**Problem statement**
Reading down the listing below, count the lines where the word "unable" shows up, then give only that count.

**Data under study**

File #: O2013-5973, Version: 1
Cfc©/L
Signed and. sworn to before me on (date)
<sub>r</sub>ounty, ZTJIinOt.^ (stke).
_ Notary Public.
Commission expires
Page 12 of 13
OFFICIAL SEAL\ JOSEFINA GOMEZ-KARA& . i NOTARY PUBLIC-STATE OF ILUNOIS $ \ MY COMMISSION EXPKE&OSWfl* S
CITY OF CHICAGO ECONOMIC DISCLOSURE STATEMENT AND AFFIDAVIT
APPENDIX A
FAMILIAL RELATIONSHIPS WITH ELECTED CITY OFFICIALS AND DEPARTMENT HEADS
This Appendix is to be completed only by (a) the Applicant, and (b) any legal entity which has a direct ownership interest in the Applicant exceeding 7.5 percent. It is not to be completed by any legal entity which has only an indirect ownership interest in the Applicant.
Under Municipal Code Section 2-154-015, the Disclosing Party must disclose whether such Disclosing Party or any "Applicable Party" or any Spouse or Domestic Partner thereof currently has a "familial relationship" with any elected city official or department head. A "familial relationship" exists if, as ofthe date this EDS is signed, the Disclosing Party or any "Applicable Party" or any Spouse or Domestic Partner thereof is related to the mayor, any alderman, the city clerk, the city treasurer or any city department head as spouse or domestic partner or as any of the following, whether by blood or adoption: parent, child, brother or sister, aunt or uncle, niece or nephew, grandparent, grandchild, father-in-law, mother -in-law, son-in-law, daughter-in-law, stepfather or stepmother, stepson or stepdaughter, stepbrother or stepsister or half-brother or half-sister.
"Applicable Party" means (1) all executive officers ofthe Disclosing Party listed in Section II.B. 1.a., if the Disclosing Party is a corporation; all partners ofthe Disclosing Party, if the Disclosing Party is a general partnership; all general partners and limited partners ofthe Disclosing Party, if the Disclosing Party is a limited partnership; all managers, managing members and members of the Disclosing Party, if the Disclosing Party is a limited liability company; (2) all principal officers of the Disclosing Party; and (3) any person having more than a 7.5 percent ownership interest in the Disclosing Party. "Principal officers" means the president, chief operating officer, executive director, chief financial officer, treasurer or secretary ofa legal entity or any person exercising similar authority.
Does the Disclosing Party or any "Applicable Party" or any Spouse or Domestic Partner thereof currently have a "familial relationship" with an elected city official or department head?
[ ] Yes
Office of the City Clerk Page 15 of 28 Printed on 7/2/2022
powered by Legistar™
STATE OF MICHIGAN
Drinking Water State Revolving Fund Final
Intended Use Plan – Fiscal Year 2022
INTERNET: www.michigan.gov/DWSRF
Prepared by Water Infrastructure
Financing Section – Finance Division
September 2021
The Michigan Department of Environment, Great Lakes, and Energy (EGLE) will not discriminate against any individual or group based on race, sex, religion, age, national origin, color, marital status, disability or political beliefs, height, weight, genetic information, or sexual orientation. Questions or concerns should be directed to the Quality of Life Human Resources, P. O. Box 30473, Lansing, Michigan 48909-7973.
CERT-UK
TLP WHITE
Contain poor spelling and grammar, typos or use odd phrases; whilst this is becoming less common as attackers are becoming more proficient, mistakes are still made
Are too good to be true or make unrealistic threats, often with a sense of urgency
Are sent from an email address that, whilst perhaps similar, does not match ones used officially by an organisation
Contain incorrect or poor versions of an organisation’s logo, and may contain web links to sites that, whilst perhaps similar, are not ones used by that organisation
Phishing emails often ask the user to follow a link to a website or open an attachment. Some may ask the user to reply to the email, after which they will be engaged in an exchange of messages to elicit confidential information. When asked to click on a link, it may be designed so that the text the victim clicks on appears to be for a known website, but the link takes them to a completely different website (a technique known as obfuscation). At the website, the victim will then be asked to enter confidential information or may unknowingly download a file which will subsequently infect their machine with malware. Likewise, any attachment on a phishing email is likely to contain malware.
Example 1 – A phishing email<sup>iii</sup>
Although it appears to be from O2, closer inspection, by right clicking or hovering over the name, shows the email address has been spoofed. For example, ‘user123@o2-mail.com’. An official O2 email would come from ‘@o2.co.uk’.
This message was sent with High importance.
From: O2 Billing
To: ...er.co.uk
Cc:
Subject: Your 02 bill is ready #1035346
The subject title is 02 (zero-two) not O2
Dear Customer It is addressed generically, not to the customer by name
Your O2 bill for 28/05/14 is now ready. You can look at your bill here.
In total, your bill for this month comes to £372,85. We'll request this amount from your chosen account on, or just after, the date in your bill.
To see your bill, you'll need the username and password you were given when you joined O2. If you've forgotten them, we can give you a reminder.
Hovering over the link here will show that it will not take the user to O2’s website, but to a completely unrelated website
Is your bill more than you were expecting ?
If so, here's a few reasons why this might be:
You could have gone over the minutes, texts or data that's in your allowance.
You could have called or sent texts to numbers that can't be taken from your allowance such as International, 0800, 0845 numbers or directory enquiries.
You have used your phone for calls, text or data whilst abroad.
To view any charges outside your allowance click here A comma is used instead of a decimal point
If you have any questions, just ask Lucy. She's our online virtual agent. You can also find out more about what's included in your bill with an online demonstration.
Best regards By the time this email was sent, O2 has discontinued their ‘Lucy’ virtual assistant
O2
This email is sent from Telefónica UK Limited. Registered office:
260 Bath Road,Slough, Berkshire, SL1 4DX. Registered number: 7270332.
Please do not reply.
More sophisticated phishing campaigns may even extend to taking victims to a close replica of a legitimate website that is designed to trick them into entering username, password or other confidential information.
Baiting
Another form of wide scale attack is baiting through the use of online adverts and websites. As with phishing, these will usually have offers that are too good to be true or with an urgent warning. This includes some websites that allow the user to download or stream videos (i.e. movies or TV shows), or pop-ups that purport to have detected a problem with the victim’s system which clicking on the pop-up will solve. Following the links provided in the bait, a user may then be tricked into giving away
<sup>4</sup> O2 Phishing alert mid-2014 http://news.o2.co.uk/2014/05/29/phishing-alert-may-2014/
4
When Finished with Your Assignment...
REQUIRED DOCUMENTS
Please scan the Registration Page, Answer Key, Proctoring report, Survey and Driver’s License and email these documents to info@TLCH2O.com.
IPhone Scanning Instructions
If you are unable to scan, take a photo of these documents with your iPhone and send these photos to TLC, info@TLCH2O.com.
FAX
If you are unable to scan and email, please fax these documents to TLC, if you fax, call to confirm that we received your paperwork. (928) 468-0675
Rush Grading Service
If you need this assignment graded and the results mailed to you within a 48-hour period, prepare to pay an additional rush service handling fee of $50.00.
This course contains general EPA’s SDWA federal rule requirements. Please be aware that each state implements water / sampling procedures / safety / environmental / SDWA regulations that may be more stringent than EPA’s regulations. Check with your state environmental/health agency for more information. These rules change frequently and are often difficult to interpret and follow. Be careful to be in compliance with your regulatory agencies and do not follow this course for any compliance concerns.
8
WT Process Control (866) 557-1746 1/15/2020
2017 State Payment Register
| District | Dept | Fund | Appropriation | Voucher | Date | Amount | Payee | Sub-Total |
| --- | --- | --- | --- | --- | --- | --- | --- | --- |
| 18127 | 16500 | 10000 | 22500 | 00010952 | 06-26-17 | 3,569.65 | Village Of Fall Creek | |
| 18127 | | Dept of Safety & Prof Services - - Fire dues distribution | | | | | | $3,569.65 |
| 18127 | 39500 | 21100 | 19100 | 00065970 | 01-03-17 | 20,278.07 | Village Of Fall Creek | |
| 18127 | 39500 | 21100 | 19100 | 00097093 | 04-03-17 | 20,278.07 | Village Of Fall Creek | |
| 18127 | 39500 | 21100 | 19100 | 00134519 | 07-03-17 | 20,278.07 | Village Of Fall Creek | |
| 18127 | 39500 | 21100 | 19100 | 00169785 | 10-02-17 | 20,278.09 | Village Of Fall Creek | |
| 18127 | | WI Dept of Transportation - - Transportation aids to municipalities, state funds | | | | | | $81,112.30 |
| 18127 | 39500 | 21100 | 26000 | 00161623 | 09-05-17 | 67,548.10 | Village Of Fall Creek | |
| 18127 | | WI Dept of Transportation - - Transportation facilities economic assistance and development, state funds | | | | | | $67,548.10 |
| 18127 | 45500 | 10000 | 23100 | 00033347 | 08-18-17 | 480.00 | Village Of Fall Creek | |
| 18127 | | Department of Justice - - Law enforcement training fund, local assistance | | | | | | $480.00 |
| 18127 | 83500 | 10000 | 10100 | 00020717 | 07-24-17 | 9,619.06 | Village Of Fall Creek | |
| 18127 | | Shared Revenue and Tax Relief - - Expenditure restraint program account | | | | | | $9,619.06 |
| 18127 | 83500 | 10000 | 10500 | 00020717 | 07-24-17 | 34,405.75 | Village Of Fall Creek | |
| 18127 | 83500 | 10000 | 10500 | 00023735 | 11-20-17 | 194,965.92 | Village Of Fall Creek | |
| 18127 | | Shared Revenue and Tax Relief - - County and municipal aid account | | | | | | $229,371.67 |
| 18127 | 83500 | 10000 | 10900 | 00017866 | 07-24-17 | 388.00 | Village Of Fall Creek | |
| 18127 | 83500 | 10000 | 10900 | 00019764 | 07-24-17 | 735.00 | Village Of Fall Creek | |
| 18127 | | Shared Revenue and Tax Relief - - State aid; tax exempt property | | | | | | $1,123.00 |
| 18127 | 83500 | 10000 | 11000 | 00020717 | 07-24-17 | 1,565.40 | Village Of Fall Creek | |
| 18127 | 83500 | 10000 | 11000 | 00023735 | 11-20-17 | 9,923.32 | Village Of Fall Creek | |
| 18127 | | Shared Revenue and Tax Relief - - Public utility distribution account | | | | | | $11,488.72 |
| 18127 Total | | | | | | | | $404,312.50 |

**Finished task**
2